Ways to Keep Pond Predators Away
Even though heron are a protected species and raccoons are quite clever, there are ways to keep pond predators away. If you take a few preventive measures, you’ll be able to amply protect your pond and its inhabitants. Here are a few things you can do to predator proof your pond:
- Install decoys as deterrents. You can keep raccoons away with an alligator decoy and birds from feeding on your fish by putting-in a heron decoy. Raccoons won’t go into the water if they see what they think is a live alligator, while herons will pass by because they see another heron already staking a claim.
- Put-in netting to cover your pond. Netting works very well to deter pond predators and is retractable. It’s best to cover your pond in the early evening to protect your fish overnight because dusk and nighttime are when predators are often most active.
- Set alarms nearby, surrounding your water feature. There are alarms equipped with motion sensors and emit a high-pitched sound, along with flashing lights, to send predators scampering away. The most effective ones can operate during the night.
Two More Ways to Keep Pond Predators Away from Your Landscape Water Feature
Of course, there are other creatures you don’t want on your property and especially not in or near your pond. One is the raccoon, which are very dexterous, despite the fact they don’t have opposable thumbs. Though raccoons aren’t fond of the water, they will get wet, if it means snagging a nice meal. Another creature that poses a problem to the well being of your fish are birds, particularly heron, which are a protected species here in Florida.

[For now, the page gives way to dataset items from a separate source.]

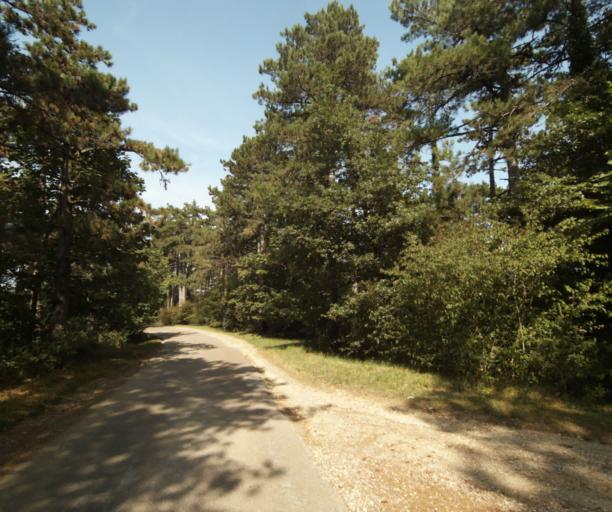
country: FR
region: Bourgogne
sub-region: Departement de Saone-et-Loire
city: Tournus
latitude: 46.5840
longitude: 4.8944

- Use repellents to keep predators at bay. There are a number of predator repellents you can spread around and nearby your pond to keep problematic creatures from feeding on your fish. These drive squirrels and raccoons away and can be reapplied after rain.
- Provide your fish with hiding places. Another way to protect fish from predators is to have floating hiding spots. Aquatic vegetation not only enhances the look of your pond, providing a more natural habitat, but also provides places for fish to hide.
Fencing is also something you can install to keep predators away and even domesticated animals.